TEMPO.CO, Jakarta - Yayasan Lembaga Konsumen Indonesia (YLKI) mengkritik kinerja Otoritas Jasa Keuangan (OJK) dalam mengawasi industri finansial di tanah air. Salah satunya karena kasus terus berulang, seperti yang terbaru pemalsuan 9 deposito Rp 110 miliar di PT Bank Negara Indonesia (persero) Tbk.
"Mau tidak mau, harus dikatakan untuk industri finansial, memang menyangkut pengawasan OJK yang kurang efektif," kata Ketua YLKI Tulus Abadi saat dihubungi di Jakarta, Kamis, 16 September 2021.

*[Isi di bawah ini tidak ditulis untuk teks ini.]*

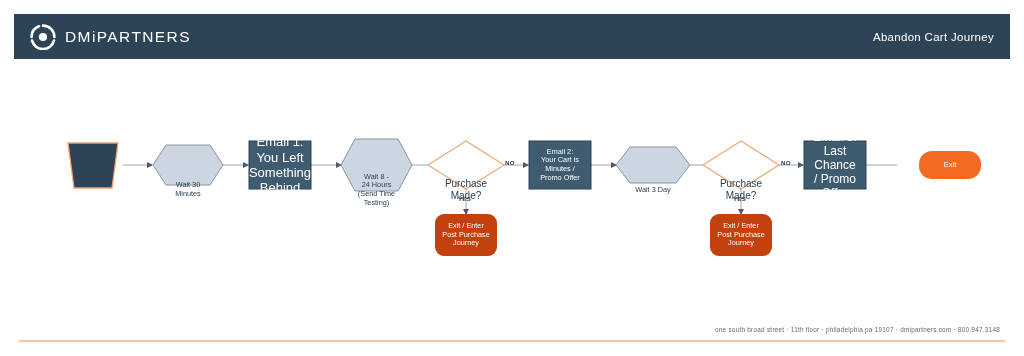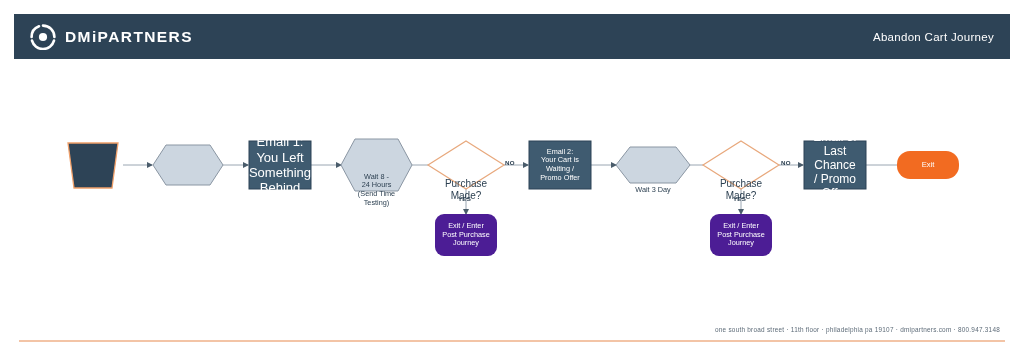"DMiPARTNERS" .brand-name { font-weight: 700 -> 400 }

Sebelumnya, kasus dugaan pemalsuan bilyet deposito terjadi di kantor BNI cabang Makassar, Sulawesi Selatan. Bareskrim Polri telah menetapkan tiga tersangka, salah satunya Melati Bunga Sombe, pegawai BNI di kantor cabang tersebut.
BNI juga telah melakukan investigasi dan menemukan kejanggalan. Di antaranya deposito tidak masuk ke dalam sistem bank, tidak diteken pejabat bank yang sah, dan tidak ditemukan adanya setoran nasabah untuk pembukaan rekening.

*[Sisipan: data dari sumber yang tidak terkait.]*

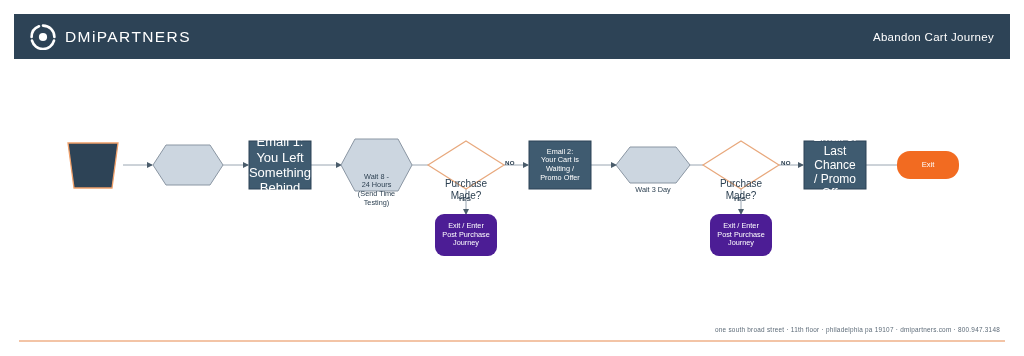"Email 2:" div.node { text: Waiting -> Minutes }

"Hal-hal tersebut telah menunjukkan bahwa terkait penerbitan maupun transaksi-transaksi yang berkaitan dengan Bilyet Deposito tersebut, dilakukan tanpa sepengetahuan dan keterlibatan Bank," kata kuasa hukum BNI Ronny LD Janis.
Baca Juga:
Tapi dalam kasus BNI ini, kata Tulus, nasabah tentu menyetorkan dana mereka yang kemudian dikonversi menjadi deposito. Transaksi juga dilakukan melibatkan internal bank.
Tapi, pihak BNI justru mengatakan transaksi tidak tercatat di sistem. Padahal, lalu lintas uang ini tentu bisa dipantau oleh pihak bank. "Ini kan aneh," kata dia.